*Task requirements*: Whenever "lines" appears in a line, please copy that line from the data.

*Dataset excerpts*:
☆ ☆ ☆ ☆

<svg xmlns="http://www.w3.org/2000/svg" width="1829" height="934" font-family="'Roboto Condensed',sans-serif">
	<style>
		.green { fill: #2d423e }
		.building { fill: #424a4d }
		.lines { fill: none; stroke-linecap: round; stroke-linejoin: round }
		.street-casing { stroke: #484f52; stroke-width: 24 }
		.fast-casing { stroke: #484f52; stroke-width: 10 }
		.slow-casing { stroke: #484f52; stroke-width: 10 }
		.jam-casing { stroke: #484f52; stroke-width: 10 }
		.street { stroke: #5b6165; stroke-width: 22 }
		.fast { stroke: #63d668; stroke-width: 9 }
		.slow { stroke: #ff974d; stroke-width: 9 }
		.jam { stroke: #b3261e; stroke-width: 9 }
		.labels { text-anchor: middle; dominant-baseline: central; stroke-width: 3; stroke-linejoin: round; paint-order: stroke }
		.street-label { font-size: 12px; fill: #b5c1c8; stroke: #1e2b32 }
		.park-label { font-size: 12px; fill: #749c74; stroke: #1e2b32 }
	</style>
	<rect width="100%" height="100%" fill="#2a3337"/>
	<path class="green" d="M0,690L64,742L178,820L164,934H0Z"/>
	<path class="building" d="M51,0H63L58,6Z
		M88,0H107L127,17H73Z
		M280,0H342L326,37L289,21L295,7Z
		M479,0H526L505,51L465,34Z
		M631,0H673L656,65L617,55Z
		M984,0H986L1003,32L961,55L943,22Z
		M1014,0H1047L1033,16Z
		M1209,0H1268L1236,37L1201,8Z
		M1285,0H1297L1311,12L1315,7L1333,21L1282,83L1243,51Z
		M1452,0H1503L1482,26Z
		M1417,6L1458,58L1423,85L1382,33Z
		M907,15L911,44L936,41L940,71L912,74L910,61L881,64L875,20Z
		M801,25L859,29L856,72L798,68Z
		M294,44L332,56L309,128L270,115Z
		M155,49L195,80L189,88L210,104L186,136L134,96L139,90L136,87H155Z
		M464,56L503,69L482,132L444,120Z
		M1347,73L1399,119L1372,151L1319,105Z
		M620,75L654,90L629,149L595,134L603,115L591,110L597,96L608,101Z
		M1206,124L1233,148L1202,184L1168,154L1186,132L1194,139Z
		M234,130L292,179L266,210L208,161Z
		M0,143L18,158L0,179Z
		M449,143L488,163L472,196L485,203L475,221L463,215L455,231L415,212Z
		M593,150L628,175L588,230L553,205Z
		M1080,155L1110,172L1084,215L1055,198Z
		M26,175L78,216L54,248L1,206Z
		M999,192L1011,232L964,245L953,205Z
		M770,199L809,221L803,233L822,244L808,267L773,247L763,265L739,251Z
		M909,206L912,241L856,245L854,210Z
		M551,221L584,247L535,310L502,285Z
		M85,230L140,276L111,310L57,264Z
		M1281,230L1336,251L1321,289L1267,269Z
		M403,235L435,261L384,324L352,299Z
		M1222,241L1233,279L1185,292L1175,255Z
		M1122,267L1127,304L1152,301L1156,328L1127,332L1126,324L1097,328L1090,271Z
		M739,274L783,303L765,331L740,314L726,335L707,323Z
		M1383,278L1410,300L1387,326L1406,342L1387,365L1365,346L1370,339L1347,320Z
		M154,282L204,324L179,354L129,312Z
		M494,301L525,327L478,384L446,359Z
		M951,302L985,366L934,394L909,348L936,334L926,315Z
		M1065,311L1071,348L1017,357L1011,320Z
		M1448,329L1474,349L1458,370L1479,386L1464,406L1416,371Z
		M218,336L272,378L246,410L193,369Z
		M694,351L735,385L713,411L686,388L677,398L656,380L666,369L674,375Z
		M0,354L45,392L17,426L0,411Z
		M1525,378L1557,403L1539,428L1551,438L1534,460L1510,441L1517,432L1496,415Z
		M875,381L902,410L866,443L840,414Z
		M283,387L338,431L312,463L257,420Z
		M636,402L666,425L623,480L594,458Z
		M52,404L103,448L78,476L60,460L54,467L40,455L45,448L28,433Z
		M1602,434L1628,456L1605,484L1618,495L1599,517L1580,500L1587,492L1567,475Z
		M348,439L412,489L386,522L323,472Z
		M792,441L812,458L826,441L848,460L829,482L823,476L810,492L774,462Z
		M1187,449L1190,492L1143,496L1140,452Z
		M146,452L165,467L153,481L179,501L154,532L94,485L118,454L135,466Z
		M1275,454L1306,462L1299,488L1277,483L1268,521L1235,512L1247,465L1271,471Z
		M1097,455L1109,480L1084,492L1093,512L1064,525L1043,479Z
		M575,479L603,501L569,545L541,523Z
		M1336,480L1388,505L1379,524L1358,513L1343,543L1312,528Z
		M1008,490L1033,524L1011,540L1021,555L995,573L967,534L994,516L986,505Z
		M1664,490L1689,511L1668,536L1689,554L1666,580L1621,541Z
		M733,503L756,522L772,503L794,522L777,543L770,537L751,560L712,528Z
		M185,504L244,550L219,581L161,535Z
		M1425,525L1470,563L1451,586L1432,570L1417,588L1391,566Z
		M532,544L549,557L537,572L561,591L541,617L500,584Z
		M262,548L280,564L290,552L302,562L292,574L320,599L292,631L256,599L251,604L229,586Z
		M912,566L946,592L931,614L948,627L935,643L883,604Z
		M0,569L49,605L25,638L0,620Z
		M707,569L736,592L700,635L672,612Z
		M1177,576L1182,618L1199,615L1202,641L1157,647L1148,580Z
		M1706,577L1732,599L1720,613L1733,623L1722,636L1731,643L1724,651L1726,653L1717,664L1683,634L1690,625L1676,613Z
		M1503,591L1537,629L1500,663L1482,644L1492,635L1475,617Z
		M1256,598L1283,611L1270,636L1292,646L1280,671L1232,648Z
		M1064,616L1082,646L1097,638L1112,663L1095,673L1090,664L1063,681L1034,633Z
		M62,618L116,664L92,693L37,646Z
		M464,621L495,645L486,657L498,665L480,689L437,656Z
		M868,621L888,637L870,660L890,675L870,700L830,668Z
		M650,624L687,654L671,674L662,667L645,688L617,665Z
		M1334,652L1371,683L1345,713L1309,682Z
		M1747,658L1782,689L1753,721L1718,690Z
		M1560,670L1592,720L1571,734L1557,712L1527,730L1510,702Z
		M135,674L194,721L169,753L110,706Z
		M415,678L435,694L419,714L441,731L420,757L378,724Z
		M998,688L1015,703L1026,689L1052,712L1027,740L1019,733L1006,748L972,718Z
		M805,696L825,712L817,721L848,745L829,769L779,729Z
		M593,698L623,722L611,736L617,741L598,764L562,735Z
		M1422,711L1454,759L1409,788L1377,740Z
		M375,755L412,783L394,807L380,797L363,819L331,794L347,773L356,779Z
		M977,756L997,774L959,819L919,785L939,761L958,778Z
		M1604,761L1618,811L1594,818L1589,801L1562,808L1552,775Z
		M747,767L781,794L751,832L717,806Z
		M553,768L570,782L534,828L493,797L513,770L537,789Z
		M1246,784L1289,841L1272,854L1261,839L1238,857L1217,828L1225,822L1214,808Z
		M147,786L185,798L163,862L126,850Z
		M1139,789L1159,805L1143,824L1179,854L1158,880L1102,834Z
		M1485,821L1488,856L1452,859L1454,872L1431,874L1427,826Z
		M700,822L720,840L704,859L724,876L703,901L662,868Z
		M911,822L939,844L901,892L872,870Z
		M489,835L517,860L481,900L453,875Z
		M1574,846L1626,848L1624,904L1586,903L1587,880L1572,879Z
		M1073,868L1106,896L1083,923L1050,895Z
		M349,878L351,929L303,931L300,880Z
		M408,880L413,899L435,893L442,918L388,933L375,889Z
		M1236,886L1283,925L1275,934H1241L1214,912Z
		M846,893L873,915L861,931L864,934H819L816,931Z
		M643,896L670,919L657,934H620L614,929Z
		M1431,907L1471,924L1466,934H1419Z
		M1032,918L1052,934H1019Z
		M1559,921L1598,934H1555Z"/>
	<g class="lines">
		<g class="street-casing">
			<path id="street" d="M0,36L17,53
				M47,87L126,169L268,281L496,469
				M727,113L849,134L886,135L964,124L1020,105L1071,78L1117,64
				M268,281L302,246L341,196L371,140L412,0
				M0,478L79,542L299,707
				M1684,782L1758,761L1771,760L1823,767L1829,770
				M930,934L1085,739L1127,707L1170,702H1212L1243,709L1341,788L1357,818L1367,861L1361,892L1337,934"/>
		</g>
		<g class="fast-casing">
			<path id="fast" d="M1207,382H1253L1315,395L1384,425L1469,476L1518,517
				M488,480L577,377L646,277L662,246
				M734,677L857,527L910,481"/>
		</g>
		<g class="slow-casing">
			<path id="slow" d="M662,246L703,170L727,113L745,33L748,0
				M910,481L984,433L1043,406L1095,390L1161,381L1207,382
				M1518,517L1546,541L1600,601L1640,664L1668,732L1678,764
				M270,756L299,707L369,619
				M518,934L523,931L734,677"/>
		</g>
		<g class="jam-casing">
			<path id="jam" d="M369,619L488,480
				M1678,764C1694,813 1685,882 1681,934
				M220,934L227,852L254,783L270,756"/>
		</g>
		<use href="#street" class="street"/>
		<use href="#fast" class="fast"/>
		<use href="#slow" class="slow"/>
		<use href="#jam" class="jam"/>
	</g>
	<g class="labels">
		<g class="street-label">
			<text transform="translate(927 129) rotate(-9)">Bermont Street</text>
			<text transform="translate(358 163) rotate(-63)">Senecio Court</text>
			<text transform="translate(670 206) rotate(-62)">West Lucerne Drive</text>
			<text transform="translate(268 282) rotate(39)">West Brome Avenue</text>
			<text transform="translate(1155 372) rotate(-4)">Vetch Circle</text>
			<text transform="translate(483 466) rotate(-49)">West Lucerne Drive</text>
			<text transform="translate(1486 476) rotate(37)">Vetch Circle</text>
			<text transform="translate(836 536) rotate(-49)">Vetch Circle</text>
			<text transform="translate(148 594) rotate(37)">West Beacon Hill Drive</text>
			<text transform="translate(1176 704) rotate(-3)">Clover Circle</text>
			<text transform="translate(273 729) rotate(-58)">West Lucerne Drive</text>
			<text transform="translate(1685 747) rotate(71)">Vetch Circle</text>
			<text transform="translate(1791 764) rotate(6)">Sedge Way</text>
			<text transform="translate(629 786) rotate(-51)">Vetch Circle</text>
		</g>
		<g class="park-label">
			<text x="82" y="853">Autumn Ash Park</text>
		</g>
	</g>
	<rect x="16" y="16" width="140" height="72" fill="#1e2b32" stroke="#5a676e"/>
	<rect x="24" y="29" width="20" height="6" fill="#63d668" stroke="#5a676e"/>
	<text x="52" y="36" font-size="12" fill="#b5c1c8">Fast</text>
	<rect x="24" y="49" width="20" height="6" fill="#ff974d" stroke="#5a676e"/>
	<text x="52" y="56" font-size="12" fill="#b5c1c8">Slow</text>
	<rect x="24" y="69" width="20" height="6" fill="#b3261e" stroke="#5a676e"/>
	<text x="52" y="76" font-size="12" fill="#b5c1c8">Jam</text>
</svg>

☆ ☆ ☆ ☆

*Your response*:
		.lines { fill: none; stroke-linecap: round; stroke-linejoin: round }
	<g class="lines">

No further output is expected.